** GIVEN DATA follows **

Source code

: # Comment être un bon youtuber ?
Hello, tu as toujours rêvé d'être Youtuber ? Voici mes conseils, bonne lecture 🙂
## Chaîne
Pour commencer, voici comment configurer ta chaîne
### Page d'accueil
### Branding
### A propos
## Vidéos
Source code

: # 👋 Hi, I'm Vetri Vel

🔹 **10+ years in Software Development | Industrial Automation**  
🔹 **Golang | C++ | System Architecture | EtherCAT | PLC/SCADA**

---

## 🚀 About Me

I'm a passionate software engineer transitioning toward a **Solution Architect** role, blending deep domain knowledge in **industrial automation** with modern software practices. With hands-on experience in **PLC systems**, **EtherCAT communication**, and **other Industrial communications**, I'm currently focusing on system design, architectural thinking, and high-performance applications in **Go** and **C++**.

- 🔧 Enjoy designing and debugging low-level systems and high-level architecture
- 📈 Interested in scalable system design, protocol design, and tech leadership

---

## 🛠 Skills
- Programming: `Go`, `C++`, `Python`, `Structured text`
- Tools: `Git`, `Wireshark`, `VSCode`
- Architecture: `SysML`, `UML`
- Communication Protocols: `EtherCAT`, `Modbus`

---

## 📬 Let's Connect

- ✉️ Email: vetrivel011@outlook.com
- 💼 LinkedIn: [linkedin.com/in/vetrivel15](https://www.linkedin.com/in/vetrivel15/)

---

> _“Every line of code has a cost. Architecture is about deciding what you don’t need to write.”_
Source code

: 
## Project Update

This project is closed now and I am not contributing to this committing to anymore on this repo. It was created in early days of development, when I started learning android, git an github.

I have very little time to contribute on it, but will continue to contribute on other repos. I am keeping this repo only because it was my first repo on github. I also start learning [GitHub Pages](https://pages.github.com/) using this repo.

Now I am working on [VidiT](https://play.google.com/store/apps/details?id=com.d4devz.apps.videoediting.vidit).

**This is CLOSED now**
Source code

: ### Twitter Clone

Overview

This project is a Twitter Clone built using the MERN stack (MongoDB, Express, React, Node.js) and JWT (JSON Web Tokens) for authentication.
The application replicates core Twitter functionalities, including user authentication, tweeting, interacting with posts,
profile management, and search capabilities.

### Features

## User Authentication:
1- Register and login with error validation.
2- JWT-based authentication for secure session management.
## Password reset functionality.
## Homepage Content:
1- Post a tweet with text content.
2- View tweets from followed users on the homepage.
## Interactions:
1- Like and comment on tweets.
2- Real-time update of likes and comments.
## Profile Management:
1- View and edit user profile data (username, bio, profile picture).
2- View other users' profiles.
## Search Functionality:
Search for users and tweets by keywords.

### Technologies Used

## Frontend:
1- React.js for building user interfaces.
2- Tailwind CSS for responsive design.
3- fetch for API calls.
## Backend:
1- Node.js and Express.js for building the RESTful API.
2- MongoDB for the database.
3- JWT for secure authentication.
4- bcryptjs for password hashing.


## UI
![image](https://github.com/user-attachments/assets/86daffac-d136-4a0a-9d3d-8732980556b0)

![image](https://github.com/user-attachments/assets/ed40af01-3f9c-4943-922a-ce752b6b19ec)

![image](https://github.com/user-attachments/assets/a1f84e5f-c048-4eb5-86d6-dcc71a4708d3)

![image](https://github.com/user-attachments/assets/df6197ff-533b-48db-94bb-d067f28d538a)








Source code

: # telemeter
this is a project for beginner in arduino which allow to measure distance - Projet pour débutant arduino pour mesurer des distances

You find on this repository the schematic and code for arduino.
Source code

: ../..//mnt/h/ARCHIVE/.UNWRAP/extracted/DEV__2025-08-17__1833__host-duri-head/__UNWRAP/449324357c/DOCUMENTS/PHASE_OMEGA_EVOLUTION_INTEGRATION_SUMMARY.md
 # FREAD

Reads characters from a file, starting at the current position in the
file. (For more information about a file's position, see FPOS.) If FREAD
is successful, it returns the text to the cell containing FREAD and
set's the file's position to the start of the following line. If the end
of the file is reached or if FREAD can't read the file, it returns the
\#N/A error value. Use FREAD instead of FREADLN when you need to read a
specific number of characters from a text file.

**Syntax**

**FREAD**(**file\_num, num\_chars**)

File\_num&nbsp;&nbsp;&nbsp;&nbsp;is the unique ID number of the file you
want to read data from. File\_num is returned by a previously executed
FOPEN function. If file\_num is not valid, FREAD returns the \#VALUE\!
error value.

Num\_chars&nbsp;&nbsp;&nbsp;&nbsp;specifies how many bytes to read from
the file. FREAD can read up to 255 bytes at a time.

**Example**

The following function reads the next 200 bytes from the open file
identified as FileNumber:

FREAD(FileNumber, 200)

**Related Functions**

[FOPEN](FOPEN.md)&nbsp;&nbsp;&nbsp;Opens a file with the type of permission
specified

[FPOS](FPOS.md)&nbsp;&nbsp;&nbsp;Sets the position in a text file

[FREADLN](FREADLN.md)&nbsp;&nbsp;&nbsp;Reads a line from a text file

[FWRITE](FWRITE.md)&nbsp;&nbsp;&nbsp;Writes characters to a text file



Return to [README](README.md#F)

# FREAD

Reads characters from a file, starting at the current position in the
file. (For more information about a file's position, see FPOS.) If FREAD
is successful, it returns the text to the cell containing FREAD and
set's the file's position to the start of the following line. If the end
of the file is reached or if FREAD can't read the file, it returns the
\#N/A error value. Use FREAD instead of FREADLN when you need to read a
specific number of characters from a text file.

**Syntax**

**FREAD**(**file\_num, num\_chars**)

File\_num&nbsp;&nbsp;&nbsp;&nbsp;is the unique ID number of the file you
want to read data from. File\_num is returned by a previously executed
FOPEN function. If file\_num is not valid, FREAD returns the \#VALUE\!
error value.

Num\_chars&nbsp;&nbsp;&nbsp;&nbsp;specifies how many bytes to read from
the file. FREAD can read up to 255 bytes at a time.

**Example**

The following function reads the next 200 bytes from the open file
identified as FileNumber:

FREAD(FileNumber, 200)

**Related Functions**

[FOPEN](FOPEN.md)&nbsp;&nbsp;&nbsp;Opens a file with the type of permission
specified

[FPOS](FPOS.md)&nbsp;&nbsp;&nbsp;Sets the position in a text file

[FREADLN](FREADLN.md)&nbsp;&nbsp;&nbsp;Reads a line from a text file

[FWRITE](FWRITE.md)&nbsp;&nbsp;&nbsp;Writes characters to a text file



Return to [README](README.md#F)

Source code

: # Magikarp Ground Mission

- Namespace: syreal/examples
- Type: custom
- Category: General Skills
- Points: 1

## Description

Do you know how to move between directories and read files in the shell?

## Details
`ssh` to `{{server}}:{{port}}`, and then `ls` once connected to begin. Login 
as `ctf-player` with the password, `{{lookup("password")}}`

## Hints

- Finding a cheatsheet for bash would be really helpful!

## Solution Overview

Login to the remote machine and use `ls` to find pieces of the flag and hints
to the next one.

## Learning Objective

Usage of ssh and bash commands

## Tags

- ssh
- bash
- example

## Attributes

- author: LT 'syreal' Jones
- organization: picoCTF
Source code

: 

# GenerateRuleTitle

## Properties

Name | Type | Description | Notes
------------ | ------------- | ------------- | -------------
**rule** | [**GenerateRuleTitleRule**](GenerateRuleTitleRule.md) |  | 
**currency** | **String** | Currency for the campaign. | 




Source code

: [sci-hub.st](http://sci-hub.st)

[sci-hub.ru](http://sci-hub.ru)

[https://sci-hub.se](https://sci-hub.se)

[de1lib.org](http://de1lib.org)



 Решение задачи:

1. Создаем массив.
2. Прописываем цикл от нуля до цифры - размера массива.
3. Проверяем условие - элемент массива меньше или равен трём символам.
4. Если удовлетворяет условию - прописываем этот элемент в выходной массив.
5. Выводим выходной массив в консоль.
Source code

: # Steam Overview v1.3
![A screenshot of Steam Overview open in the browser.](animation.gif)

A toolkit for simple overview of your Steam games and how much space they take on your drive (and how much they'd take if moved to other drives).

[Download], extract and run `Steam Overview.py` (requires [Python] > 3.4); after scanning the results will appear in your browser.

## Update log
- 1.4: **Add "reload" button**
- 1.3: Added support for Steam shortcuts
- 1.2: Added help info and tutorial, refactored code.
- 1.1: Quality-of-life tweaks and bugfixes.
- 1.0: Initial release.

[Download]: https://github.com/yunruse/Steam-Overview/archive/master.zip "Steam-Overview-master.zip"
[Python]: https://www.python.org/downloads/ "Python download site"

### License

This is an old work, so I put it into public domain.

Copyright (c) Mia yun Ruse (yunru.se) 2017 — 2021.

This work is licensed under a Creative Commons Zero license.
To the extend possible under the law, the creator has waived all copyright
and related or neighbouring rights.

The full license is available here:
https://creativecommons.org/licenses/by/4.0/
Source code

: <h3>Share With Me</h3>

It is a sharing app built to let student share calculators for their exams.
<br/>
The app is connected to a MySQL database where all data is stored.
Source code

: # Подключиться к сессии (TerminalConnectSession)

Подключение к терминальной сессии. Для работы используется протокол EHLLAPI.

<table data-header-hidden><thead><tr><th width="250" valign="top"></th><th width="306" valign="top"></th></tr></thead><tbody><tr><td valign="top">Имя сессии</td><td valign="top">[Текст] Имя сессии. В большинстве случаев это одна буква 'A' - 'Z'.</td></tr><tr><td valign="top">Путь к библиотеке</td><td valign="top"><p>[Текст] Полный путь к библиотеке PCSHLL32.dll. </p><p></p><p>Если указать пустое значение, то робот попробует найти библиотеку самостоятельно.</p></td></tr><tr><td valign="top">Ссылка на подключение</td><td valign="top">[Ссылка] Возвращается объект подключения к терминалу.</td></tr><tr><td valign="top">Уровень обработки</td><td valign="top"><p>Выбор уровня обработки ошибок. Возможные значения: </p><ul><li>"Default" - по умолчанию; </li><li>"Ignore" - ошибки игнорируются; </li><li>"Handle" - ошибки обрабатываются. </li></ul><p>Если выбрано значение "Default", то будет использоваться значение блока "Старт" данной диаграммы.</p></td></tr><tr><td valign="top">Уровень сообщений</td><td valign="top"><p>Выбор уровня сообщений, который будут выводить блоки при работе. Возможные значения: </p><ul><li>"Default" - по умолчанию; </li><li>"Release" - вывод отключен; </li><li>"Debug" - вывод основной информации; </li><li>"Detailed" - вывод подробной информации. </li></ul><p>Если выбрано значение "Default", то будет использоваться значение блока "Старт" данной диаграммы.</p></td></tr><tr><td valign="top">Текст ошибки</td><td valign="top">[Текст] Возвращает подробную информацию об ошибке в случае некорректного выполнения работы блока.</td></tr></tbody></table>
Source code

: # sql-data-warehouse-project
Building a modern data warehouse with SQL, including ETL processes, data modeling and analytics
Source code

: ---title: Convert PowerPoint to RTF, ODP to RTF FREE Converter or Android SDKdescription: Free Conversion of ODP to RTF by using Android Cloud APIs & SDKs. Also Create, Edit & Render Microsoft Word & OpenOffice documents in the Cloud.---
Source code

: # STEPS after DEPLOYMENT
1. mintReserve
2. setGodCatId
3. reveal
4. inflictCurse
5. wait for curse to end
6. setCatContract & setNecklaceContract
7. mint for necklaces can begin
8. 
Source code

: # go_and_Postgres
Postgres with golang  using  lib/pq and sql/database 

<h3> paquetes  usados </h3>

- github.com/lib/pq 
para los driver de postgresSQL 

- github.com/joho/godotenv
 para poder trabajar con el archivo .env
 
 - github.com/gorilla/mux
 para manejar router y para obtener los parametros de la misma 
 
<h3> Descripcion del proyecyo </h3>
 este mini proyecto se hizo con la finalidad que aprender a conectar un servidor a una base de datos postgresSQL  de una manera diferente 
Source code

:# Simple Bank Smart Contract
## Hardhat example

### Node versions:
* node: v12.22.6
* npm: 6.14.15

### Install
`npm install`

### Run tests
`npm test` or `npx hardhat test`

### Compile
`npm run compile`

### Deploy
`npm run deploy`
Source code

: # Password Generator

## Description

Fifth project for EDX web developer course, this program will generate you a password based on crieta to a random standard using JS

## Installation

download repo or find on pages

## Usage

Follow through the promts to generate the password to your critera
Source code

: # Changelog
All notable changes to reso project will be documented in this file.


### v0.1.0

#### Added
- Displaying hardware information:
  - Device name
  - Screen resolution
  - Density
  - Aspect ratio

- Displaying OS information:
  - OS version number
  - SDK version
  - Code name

** End of GIVEN DATA **

Copy out only the lines of the records above from the one with "### Page d'accueil" through the one with "This project is a", exactly as they stand, both included.

RESULT OF THIS EXERCISE:
### Page d'accueil
### Branding
### A propos
## Vidéos
Source code

: # 👋 Hi, I'm Vetri Vel

🔹 **10+ years in Software Development | Industrial Automation**  
🔹 **Golang | C++ | System Architecture | EtherCAT | PLC/SCADA**

---

## 🚀 About Me

I'm a passionate software engineer transitioning toward a **Solution Architect** role, blending deep domain knowledge in **industrial automation** with modern software practices. With hands-on experience in **PLC systems**, **EtherCAT communication**, and **other Industrial communications**, I'm currently focusing on system design, architectural thinking, and high-performance applications in **Go** and **C++**.

- 🔧 Enjoy designing and debugging low-level systems and high-level architecture
- 📈 Interested in scalable system design, protocol design, and tech leadership

---

## 🛠 Skills
- Programming: `Go`, `C++`, `Python`, `Structured text`
- Tools: `Git`, `Wireshark`, `VSCode`
- Architecture: `SysML`, `UML`
- Communication Protocols: `EtherCAT`, `Modbus`

---

## 📬 Let's Connect

- ✉️ Email: vetrivel011@outlook.com
- 💼 LinkedIn: [linkedin.com/in/vetrivel15](https://www.linkedin.com/in/vetrivel15/)

---

> _“Every line of code has a cost. Architecture is about deciding what you don’t need to write.”_
Source code

: 
## Project Update

This project is closed now and I am not contributing to this committing to anymore on this repo. It was created in early days of development, when I started learning android, git an github.

I have very little time to contribute on it, but will continue to contribute on other repos. I am keeping this repo only because it was my first repo on github. I also start learning [GitHub Pages](https://pages.github.com/) using this repo.

Now I am working on [VidiT](https://play.google.com/store/apps/details?id=com.d4devz.apps.videoediting.vidit).

**This is CLOSED now**
Source code

: ### Twitter Clone

Overview

This project is a Twitter Clone built using the MERN stack (MongoDB, Express, React, Node.js) and JWT (JSON Web Tokens) for authentication.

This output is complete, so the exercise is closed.